La necessità di addivenire ad una condivisione normativa (fra ordinamento interno ed ordinamento internazionale) appare ancor più pressante sol che si pensi che la decisione in parola costituisce, per definizione, fonte primaria di diritto, che vincola il giudice nazionale, il quale deve interpretarla in modo del tutto conforme (Cfr. Corte di Giustizia 16 giugno 2005, C-105/2003) .
La corretta interpretazione del testo normativo europeo deve essere, quindi, impostata nel senso che appare ferma e chiara intenzione del legislatore europeo, quella di
1. porre come elemento centrale e discriminatorio, per la non punibilità di una azione concernente gli stupefacenti, il fine di consumo personale della sostanza,
2. porre le singole condotte in un rapporto di indiscussa subordinazione rispetto al ricordato scopo ultimo, onde inferire, nel caso concreto, da tale equazione la eventuale scriminabilità di ciascuna di esse,
3. circoscrivere, negli specifici casi concreti, l’indagine condotta-fine solo a quelle azioni che appaiono logicamente e razionalmente connettibili con l’uso personale.

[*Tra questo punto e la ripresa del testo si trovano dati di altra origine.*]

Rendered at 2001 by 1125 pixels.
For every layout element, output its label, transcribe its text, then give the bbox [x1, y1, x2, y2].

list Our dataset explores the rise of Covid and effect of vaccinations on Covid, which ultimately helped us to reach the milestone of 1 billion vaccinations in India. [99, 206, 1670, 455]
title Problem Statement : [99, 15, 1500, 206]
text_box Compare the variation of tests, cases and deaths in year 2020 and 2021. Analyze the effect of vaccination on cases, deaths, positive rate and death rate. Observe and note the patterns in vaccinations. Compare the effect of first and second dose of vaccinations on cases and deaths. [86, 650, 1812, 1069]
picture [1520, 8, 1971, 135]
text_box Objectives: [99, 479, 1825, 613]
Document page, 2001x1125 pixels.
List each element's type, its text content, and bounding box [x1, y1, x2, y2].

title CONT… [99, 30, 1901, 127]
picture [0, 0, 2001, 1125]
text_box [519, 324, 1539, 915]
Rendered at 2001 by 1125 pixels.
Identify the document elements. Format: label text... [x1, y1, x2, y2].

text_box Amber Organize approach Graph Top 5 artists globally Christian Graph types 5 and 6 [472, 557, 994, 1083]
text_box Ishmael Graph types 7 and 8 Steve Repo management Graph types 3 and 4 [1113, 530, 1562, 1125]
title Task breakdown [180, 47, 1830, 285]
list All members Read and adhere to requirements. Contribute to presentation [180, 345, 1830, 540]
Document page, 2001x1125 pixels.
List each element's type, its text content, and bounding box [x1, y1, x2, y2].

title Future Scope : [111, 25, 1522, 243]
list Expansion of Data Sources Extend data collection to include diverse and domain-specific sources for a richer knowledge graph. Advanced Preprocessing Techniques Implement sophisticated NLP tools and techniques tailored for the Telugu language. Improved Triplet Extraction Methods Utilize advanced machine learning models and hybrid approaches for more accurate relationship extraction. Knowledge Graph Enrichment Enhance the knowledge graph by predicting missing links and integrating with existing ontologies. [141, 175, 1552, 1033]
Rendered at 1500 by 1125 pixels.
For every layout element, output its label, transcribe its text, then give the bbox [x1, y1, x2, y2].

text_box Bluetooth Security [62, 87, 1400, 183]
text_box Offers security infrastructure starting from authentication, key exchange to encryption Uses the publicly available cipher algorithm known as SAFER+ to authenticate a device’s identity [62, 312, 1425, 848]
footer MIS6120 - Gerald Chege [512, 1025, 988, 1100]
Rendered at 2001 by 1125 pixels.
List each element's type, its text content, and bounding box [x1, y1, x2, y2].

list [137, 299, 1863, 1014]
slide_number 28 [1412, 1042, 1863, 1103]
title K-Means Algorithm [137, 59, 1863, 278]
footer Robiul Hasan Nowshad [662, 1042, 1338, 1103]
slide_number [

Alla luce di questi principi, deriva che solo la detenzione, l’acquisto, la spedizione, la spedizione in transito, il trasporto, l'importazione o l'esportazione di stupefacenti [di cui alla lett. a)] e la coltura della pianta della cannabis [di cui alle lett. b)], possono plausibilmente essere “tenute dai loro autori…ai fini del loro consumo personale…” .
Il giudice, dunque, ad avviso di chi scrive, potrà, al fine di invocare l'applicabilità della causa di giustificazione dell'uso esclusivamente personale, avvalersi del meccanismo delibativo tratteggiato dalla Corte di Giustizia 16 giugno 2005, C-105/2003, interpretando il diritto nazionale per quanto possibile alla luce della lettera e dello scopo della decisione quadro “al fine di conseguire il risultato perseguito da questa e di conformarsi così all'art. 34 n. 2 lett. b) trattato UE”.